ACTIVITY A
Return the data visualization listing line for line, leaving out the pictures.

PROVIDED PASSAGE
If any such risks were to occur, the financial condition, liquidity and results of operations of the Corporation could be materially
adversely affected and the ability of the Corporation to implement its plans could be adversely affected.
Risks Related to Ownership of Nova Leap Shares
Market Price of the Common Shares
The common shares of Nova Leap (“Common Shares”) are currently listed and posted for trading on the TSX Venture
Exchange. Securities of small-cap companies have experienced substantial volatility in the past, often based on factors unrelated
to the financial performance or prospects of the companies involved. These factors include macroeconomic developments in
North America and globally, and market perceptions of the attractiveness of particular industries. The price of the Common
Shares is also likely to be significantly affected by short-term changes in cost of services, or in the financial condition or results
of operations of the Corporation. Other factors unrelated to the performance of the Corporation that may have an effect on the
price of the Common Shares include the following: the extent of analyst coverage available to investors concerning the business
of the Corporation may be limited if investment banks with research capabilities do not follow the Corporation’s securities;
lessening in trading volume and general market interest in the Corporation’s securities may affect an investor’s ability to trade
significant numbers of the Common Shares; the size of the Corporation’s public float may limit the ability of some institutions
to invest in the Corporation’s securities; a substantial decline in the price of the Common Shares that persists for a significant
period of time could cause the Corporation’s securities to be delisted from an exchange on which they are listed, further reducing
market liquidity; adverse changes in general market or industry conditions or economic trends; or a variety of other factors.
As a result of any of these factors, the market price of the Common Shares at any given point in time may not accurately
12
reflect the long-term value of the Corporation. Securities class-action litigation often has been brought against companies
following periods of volatility in the market price of their securities. The Corporation may in the future be the target of similar
litigation. Securities litigation could result in substantial costs and damages and divert management’s attention and resources.
Future Sales of Shares by Shareholders
Sales of a large number of the Common Shares in the public markets, or the potential for such sales, could decrease the trading
price of the Common Shares and could impair the Corporation’s ability to raise capital through future sales of the Common
Shares. The Corporation cannot predict the effect that future sales of Common Shares or other equity related securities would
have on the market price of the Common Shares.
Dilution
The Corporation may require additional funds in respect of the further development of the Corporation’s business. If the
Corporation raises funds by issuing additional Common Shares or other equity securities, such financing will dilute the equity
interests of its shareholders.
Dividends
The Corporation has never declared or paid any dividends on its Common Shares. The Corporation intends, for the foreseeable
future, to retain its future earnings, if any, to finance its business activities. The payment of future dividends, if any, will be
reviewed periodically by the Board and will depend upon, among other things, conditions then existing including earnings,
financial conditions, cash on hand, financial requirements to fund business activities, development and growth, restrictions
under the Corporation’s debt agreements and other factors that the Board may consider appropriate in the circumstances
Risks Related to Growth Strategy
Our growth strategy depends on our ability to manage growth and effectively integrate operations and we may not be
successful in managing this growth.

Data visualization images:
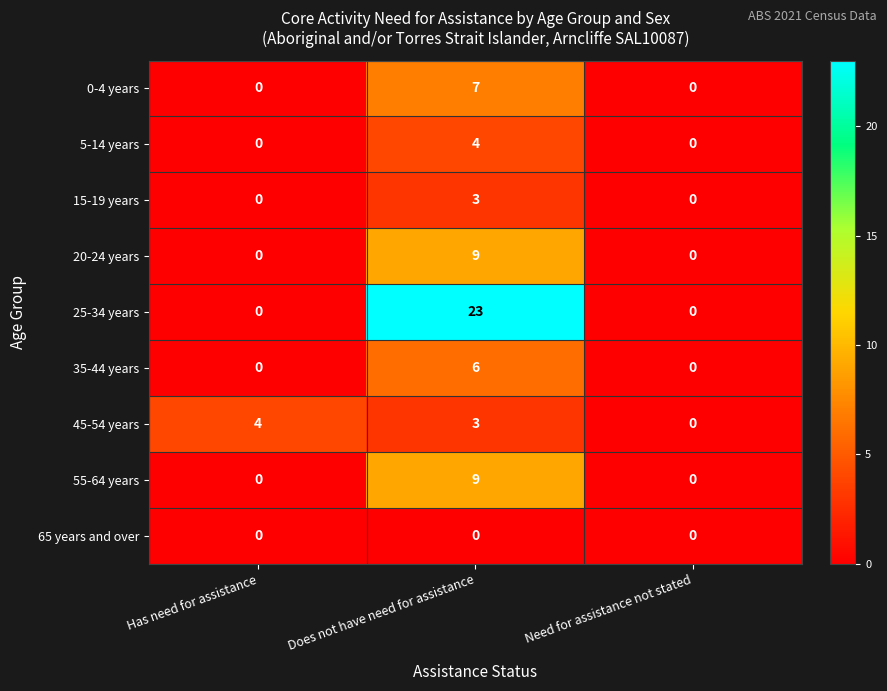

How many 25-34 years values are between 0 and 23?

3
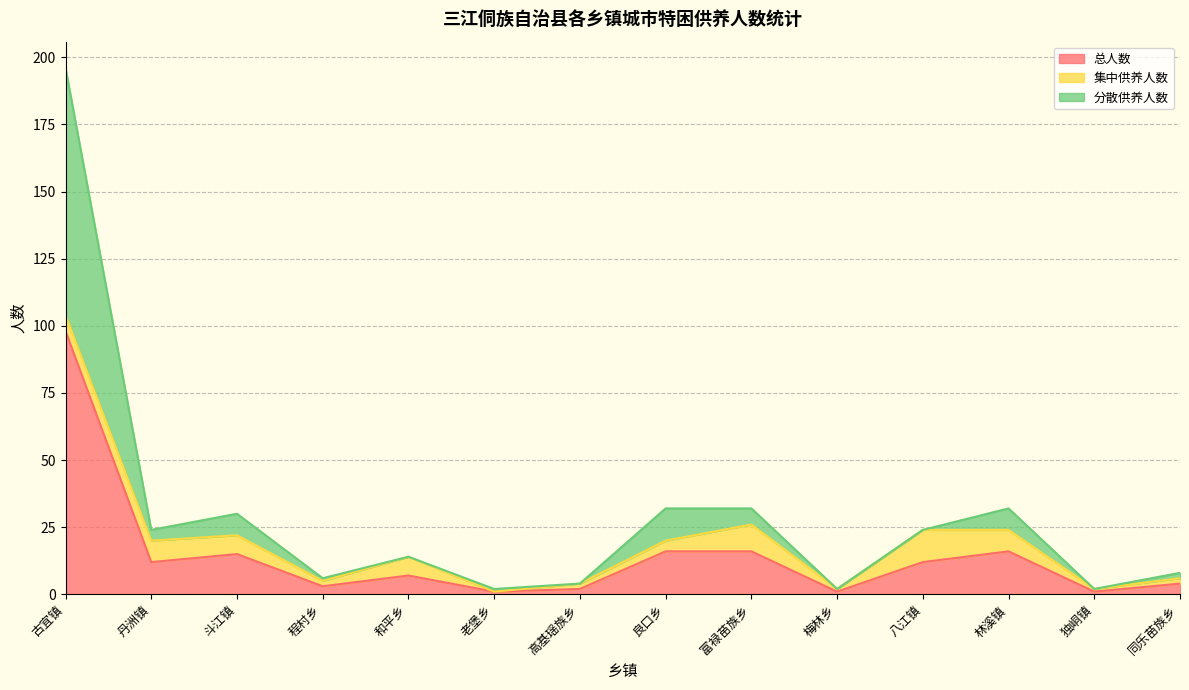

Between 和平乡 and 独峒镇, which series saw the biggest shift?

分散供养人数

ACTIVITY B
According to the passage on Nova Leap's risk factors, on what exchange are the Common Shares listed and posted for trading?

ANSWER SECTION A
How many 25-34 years values are between 0 and 23?

3

Between 和平乡 and 独峒镇, which series saw the biggest shift?

分散供养人数

ANSWER SECTION B
The TSX Venture Exchange.